I have an app where user can upload a ZIP archive of resources. My app handles the upload and saves this to S3. At some point I want to run a transformation that will read this S3 bucket unzip it, and write it to a new S3 bucket. This is all happening on a node service.
I am using the unzipper library to handle unzipping. Here is my initial code.
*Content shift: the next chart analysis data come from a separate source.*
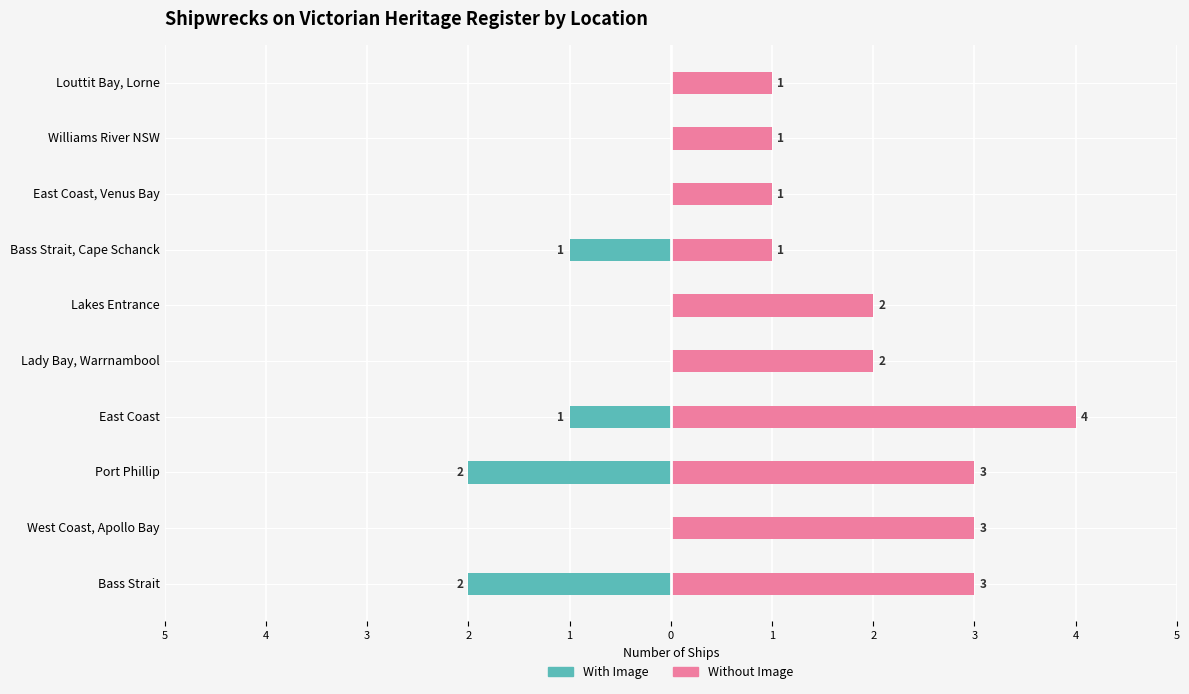

What is the average value of the Without Image series?

2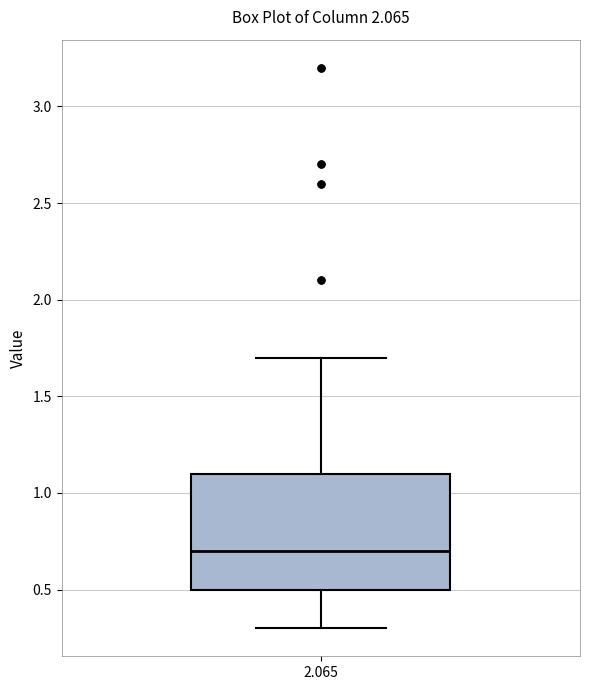

Where does the lower whisker of the box at x = 2.065 end on the y-axis? The values are not printed on the chart, so give them approximately, as read against the axis.

0.3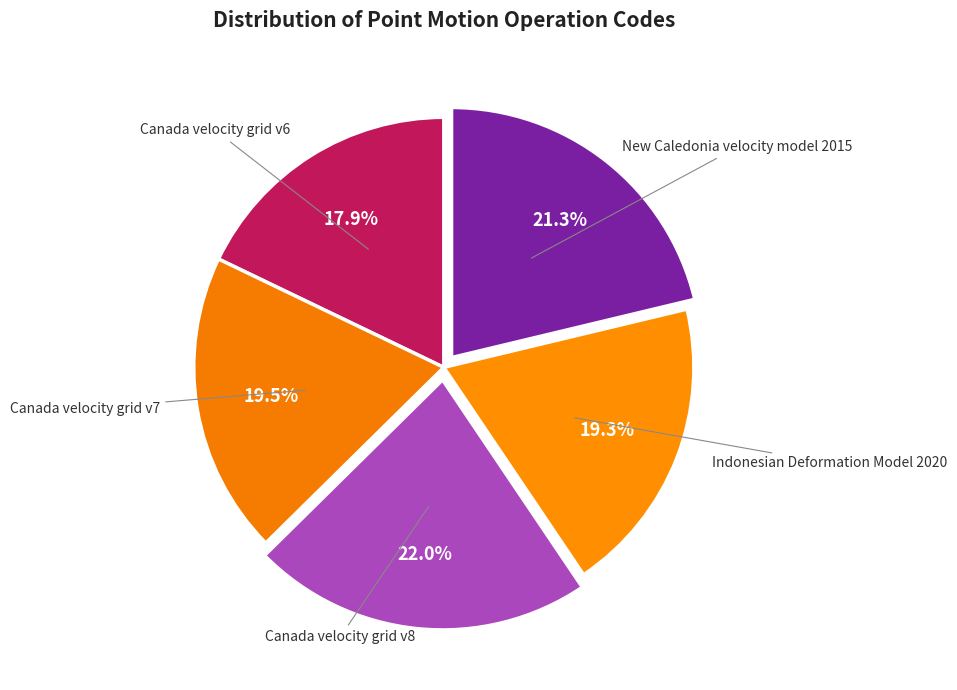

The Indonesian Deformation Model 2020 slice represents 34% of the pie. True or false?

False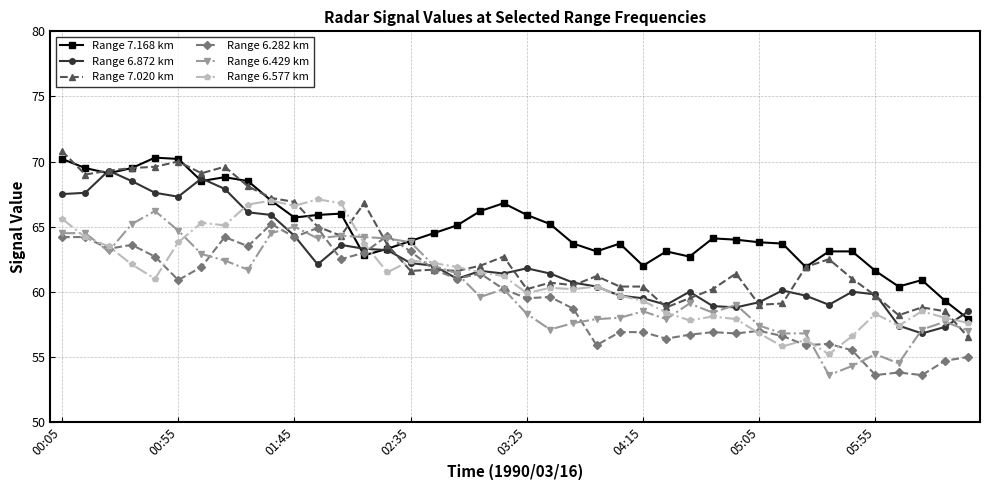

True or false: Range 6.577 km has more than 1 points higher than both neighbors.

True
async function downloadFromS3() {
let s3 = new AWS.S3();
try {
const object = s3
.getObject({
Bucket: "zip-bucket",
Key: "Archive.zip"
})
.createReadStream();
object.on("error", err => {
console.log(err);
});
await streaming_unzipper(object, s3);
} catch (e) {
console.log(e);
}
}
async function streaming_unzipper(s3ObjectStream, s3) {
await s3.createBucket({ Bucket: "unzip-bucket" }).promise();
const unzipStream = s3ObjectStream.pipe(unzipper.Parse());
unzipStream.pipe(
stream.Transform({
objectMode: true,
transform: function(entry, e, next) {
const fileName = entry.path;
const type = entry.type; // 'Directory' or 'File'
const size = entry.vars.uncompressedSize; // There is also compressedSize;
if (type === "File") {
s3.upload(
{ Bucket: "unzip-bucket", Body: entry, Key: entry.path },
{},
function(err, data) {
if (err) console.error(err);
console.log(data);
entry.autodrain();
}
);
next();
} else {
entry.autodrain();
next();
}
}
})
);
This code is works but I feel like it could be optimized. Ideally I would like to pipe the download stream -> unzipper stream -> uploader stream. So that chunks are uploaded to S3 as they get unzipped, instead of waiting for the full fill uzip to finish then uploading.
The problem I am running into is that I need the file name (to set as an S3 key), which I only have after unzipping. Before I can start to upload.
Is there any good way to create a streaming upload to S3. Initiated with a temporaryId, that gets rewritten with the final final name after the full stream is finished.